_TASK STATEMENT_: Reproduce the data between the lines holding "İşlemin biçimini ve" and "Trestle's implementation of", inclusive, replacing "templating" with "template rendering" and leaving everything else unchanged. Omit the pictures from your answer.

_ENTRIES SHOWN_:
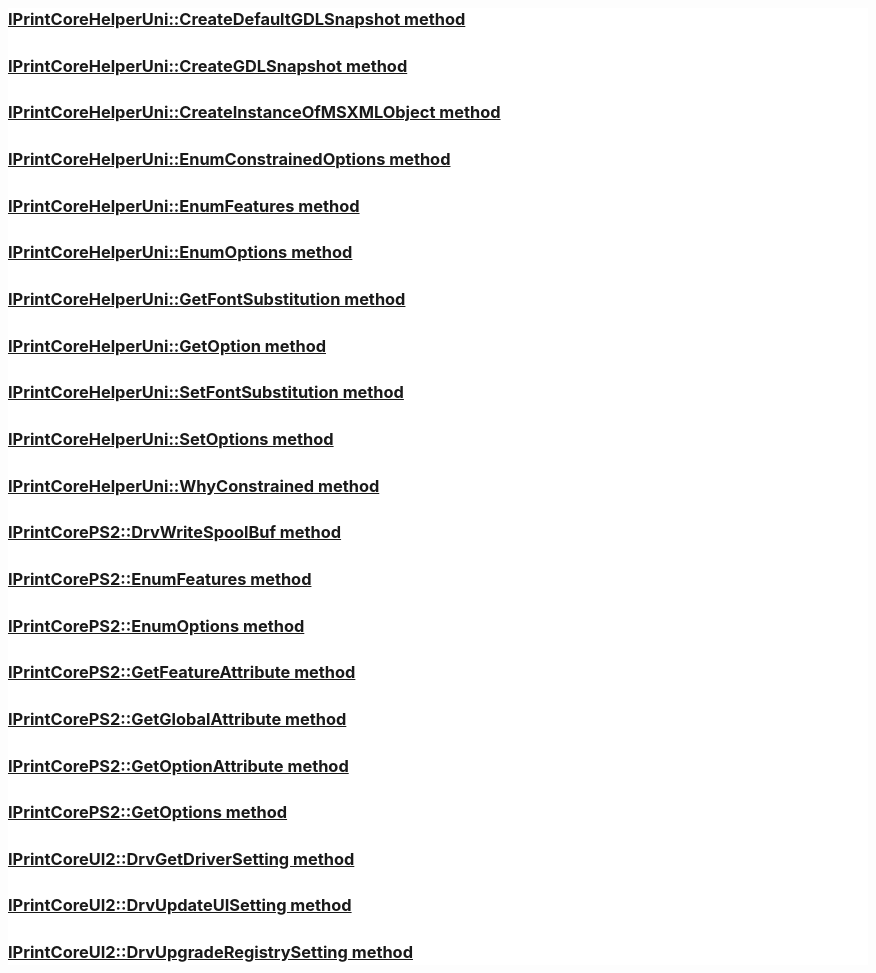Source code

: ### [IPrintCoreHelperUni::CreateDefaultGDLSnapshot method](content\prcomoem\nf-prcomoem-iprintcorehelperuni-createdefaultgdlsnapshot.md)
### [IPrintCoreHelperUni::CreateGDLSnapshot method](content\prcomoem\nf-prcomoem-iprintcorehelperuni-creategdlsnapshot.md)
### [IPrintCoreHelperUni::CreateInstanceOfMSXMLObject method](content\prcomoem\nf-prcomoem-iprintcorehelperuni-createinstanceofmsxmlobject.md)
### [IPrintCoreHelperUni::EnumConstrainedOptions method](content\prcomoem\nf-prcomoem-iprintcorehelperuni-enumconstrainedoptions.md)
### [IPrintCoreHelperUni::EnumFeatures method](content\prcomoem\nf-prcomoem-iprintcorehelperuni-enumfeatures.md)
### [IPrintCoreHelperUni::EnumOptions method](content\prcomoem\nf-prcomoem-iprintcorehelperuni-enumoptions.md)
### [IPrintCoreHelperUni::GetFontSubstitution method](content\prcomoem\nf-prcomoem-iprintcorehelperuni-getfontsubstitution.md)
### [IPrintCoreHelperUni::GetOption method](content\prcomoem\nf-prcomoem-iprintcorehelperuni-getoption.md)
### [IPrintCoreHelperUni::SetFontSubstitution method](content\prcomoem\nf-prcomoem-iprintcorehelperuni-setfontsubstitution.md)
### [IPrintCoreHelperUni::SetOptions method](content\prcomoem\nf-prcomoem-iprintcorehelperuni-setoptions.md)
### [IPrintCoreHelperUni::WhyConstrained method](content\prcomoem\nf-prcomoem-iprintcorehelperuni-whyconstrained.md)
### [IPrintCorePS2::DrvWriteSpoolBuf method](content\prcomoem\nf-prcomoem-iprintcoreps2-drvwritespoolbuf.md)
### [IPrintCorePS2::EnumFeatures method](content\prcomoem\nf-prcomoem-iprintcoreps2-enumfeatures.md)
### [IPrintCorePS2::EnumOptions method](content\prcomoem\nf-prcomoem-iprintcoreps2-enumoptions.md)
### [IPrintCorePS2::GetFeatureAttribute method](content\prcomoem\nf-prcomoem-iprintcoreps2-getfeatureattribute.md)
### [IPrintCorePS2::GetGlobalAttribute method](content\prcomoem\nf-prcomoem-iprintcoreps2-getglobalattribute.md)
### [IPrintCorePS2::GetOptionAttribute method](content\prcomoem\nf-prcomoem-iprintcoreps2-getoptionattribute.md)
### [IPrintCorePS2::GetOptions method](content\prcomoem\nf-prcomoem-iprintcoreps2-getoptions.md)
### [IPrintCoreUI2::DrvGetDriverSetting method](content\prcomoem\nf-prcomoem-iprintcoreui2-drvgetdriversetting.md)
### [IPrintCoreUI2::DrvUpdateUISetting method](content\prcomoem\nf-prcomoem-iprintcoreui2-drvupdateuisetting.md)
### [IPrintCoreUI2::DrvUpgradeRegistrySetting method](content\prcomoem\nf-prcomoem-iprintcoreui2-drvupgraderegistrysetting.md)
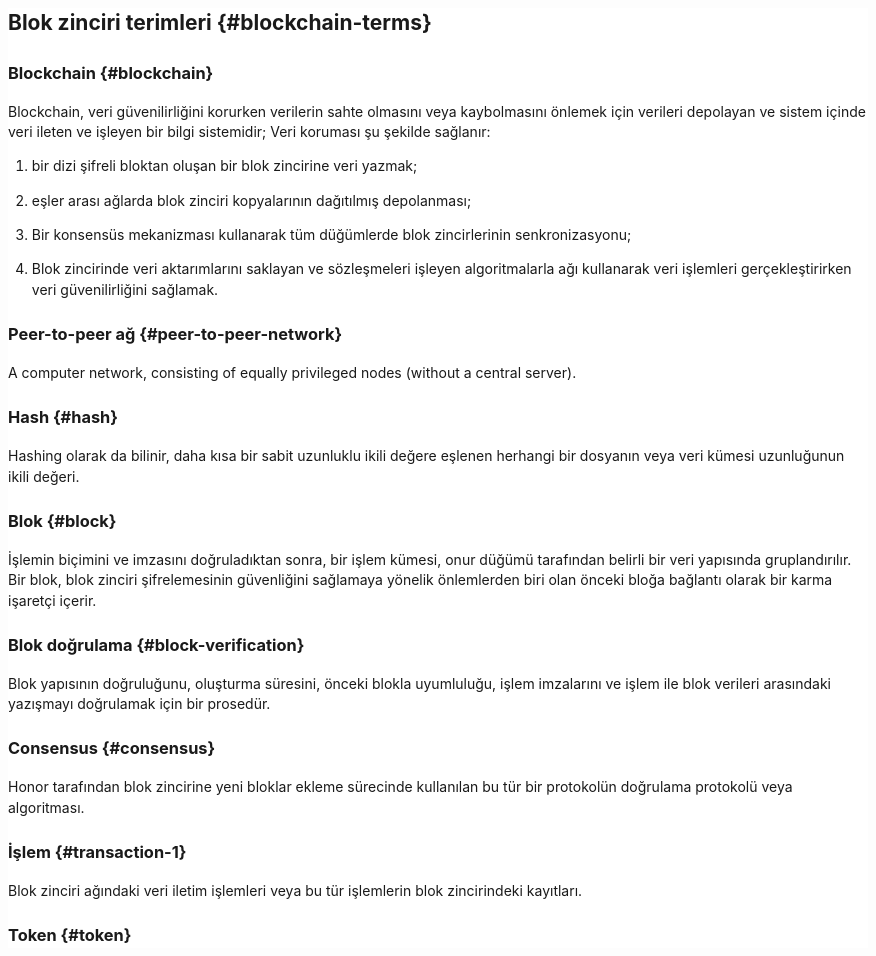 ## Blok zinciri terimleri {#blockchain-terms}

### Blockchain {#blockchain}

Blockchain, veri güvenilirliğini korurken verilerin sahte olmasını veya
kaybolmasını önlemek için verileri depolayan ve sistem içinde veri ileten ve
işleyen bir bilgi sistemidir; Veri koruması şu şekilde sağlanır:

1. bir dizi şifreli bloktan oluşan bir blok zincirine veri yazmak;

2. eşler arası ağlarda blok zinciri kopyalarının dağıtılmış depolanması;

3. Bir konsensüs mekanizması kullanarak tüm düğümlerde blok zincirlerinin
   senkronizasyonu;

4. Blok zincirinde veri aktarımlarını saklayan ve sözleşmeleri işleyen
   algoritmalarla ağı kullanarak veri işlemleri gerçekleştirirken veri
   güvenilirliğini sağlamak.

### Peer-to-peer ağ {#peer-to-peer-network}

A computer network, consisting of equally privileged nodes (without a central
server).

### Hash {#hash}

Hashing olarak da bilinir, daha kısa bir sabit uzunluklu ikili değere eşlenen
herhangi bir dosyanın veya veri kümesi uzunluğunun ikili değeri.

### Blok {#block}

İşlemin biçimini ve imzasını doğruladıktan sonra, bir işlem kümesi, onur düğümü
tarafından belirli bir veri yapısında gruplandırılır. Bir blok, blok zinciri
şifrelemesinin güvenliğini sağlamaya yönelik önlemlerden biri olan önceki bloğa
bağlantı olarak bir karma işaretçi içerir.

### Blok doğrulama {#block-verification}

Blok yapısının doğruluğunu, oluşturma süresini, önceki blokla uyumluluğu, işlem
imzalarını ve işlem ile blok verileri arasındaki yazışmayı doğrulamak için bir
prosedür.

### Consensus {#consensus}

Honor tarafından blok zincirine yeni bloklar ekleme sürecinde kullanılan bu tür
bir protokolün doğrulama protokolü veya algoritması.

### İşlem {#transaction-1}

Blok zinciri ağındaki veri iletim işlemleri veya bu tür işlemlerin blok
zincirindeki kayıtları.

### Token {#token}
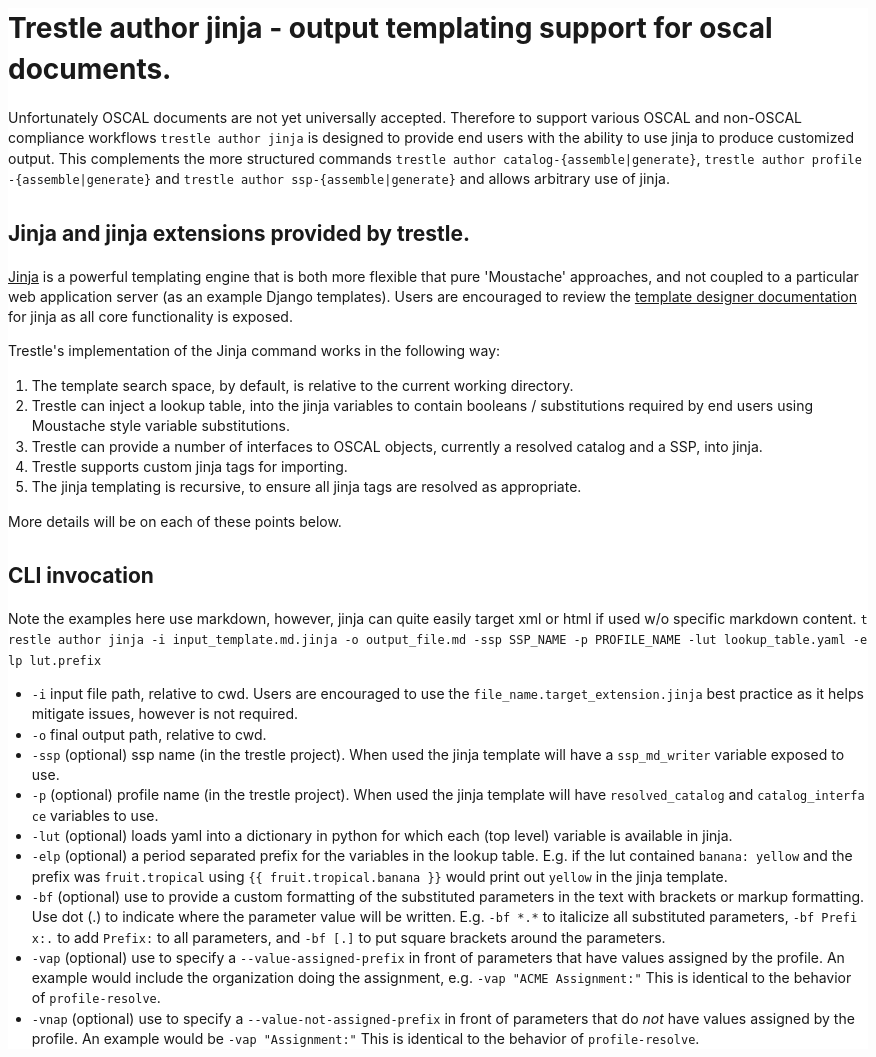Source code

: # Trestle author jinja - output templating support for oscal documents.

Unfortunately OSCAL documents are not yet universally accepted. Therefore to support various OSCAL and non-OSCAL compliance workflows `trestle author jinja` is designed to provide end users with the ability to use jinja to produce customized output. This complements the more structured commands `trestle author catalog-{assemble|generate}`, `trestle author profile-{assemble|generate}` and `trestle author ssp-{assemble|generate}` and allows arbitrary use of jinja.

## Jinja and jinja extensions provided by trestle.

[Jinja](https://jinja.palletsprojects.com/en/3.0.x/) is a powerful templating engine that is both more flexible that pure 'Moustache' approaches, and not coupled to a particular web application server (as an example Django templates). Users are encouraged to review the [template designer documentation](https://jinja.palletsprojects.com/en/3.0.x/templates/) for jinja as all core functionality is exposed.

Trestle's implementation of the Jinja command works in the following way:

1. The template search space, by default, is relative to the current working directory.
1. Trestle can inject a lookup table, into the jinja variables to contain booleans / substitutions required by end users using Moustache style variable substitutions.
1. Trestle can provide a number of interfaces to OSCAL objects, currently a resolved catalog and a SSP, into jinja.
1. Trestle supports custom jinja tags for importing.
1. The jinja templating is recursive, to ensure all jinja tags are resolved as appropriate.

More details will be on each of these points below.

## CLI invocation

Note the examples here use markdown, however, jinja can quite easily target xml or html if used w/o specific markdown content.
`trestle author jinja -i input_template.md.jinja -o output_file.md -ssp SSP_NAME -p PROFILE_NAME -lut lookup_table.yaml -elp lut.prefix`

- `-i` input file path, relative to cwd. Users are encouraged to use the `file_name.target_extension.jinja` best practice as it helps mitigate issues, however is not required.
- `-o` final output path, relative to cwd.
- `-ssp` (optional) ssp name (in the trestle project). When used the jinja template will have a `ssp_md_writer` variable exposed to use.
- `-p` (optional) profile name (in the trestle project). When used the jinja template will have `resolved_catalog` and `catalog_interface` variables to use.
- `-lut` (optional) loads yaml into a dictionary in python for which each (top level) variable is available in jinja.
- `-elp` (optional) a period separated prefix for the variables in the lookup table. E.g. if the lut contained `banana: yellow` and the prefix was `fruit.tropical` using `{{ fruit.tropical.banana }}` would print out `yellow` in the jinja template.
- `-bf` (optional) use to provide a custom formatting of the substituted parameters in the text with brackets or markup formatting. Use dot (.) to indicate where the parameter value will be written. E.g. `-bf *.*` to italicize all substituted parameters, `-bf Prefix:.` to add `Prefix:` to all parameters, and `-bf [.]` to put square brackets around the parameters.
- `-vap` (optional) use to specify a `--value-assigned-prefix` in front of parameters that have values assigned by the profile.  An example would include the organization doing the
  assignment, e.g. `-vap "ACME Assignment:"`  This is identical to the behavior of `profile-resolve`.
- `-vnap` (optional) use to specify a `--value-not-assigned-prefix` in front of parameters that do *not* have values assigned by the profile.  An example would be `-vap "Assignment:"`  This is identical to the behavior of `profile-resolve`.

_RESPONSE TO THE TASK_:
İşlemin biçimini ve imzasını doğruladıktan sonra, bir işlem kümesi, onur düğümü
tarafından belirli bir veri yapısında gruplandırılır. Bir blok, blok zinciri
şifrelemesinin güvenliğini sağlamaya yönelik önlemlerden biri olan önceki bloğa
bağlantı olarak bir karma işaretçi içerir.

### Blok doğrulama {#block-verification}

Blok yapısının doğruluğunu, oluşturma süresini, önceki blokla uyumluluğu, işlem
imzalarını ve işlem ile blok verileri arasındaki yazışmayı doğrulamak için bir
prosedür.

### Consensus {#consensus}

Honor tarafından blok zincirine yeni bloklar ekleme sürecinde kullanılan bu tür
bir protokolün doğrulama protokolü veya algoritması.

### İşlem {#transaction-1}

Blok zinciri ağındaki veri iletim işlemleri veya bu tür işlemlerin blok
zincirindeki kayıtları.

### Token {#token}
Source code

: # Trestle author jinja - output template rendering support for oscal documents.

Unfortunately OSCAL documents are not yet universally accepted. Therefore to support various OSCAL and non-OSCAL compliance workflows `trestle author jinja` is designed to provide end users with the ability to use jinja to produce customized output. This complements the more structured commands `trestle author catalog-{assemble|generate}`, `trestle author profile-{assemble|generate}` and `trestle author ssp-{assemble|generate}` and allows arbitrary use of jinja.

## Jinja and jinja extensions provided by trestle.

[Jinja](https://jinja.palletsprojects.com/en/3.0.x/) is a powerful template rendering engine that is both more flexible that pure 'Moustache' approaches, and not coupled to a particular web application server (as an example Django templates). Users are encouraged to review the [template designer documentation](https://jinja.palletsprojects.com/en/3.0.x/templates/) for jinja as all core functionality is exposed.

Trestle's implementation of the Jinja command works in the following way:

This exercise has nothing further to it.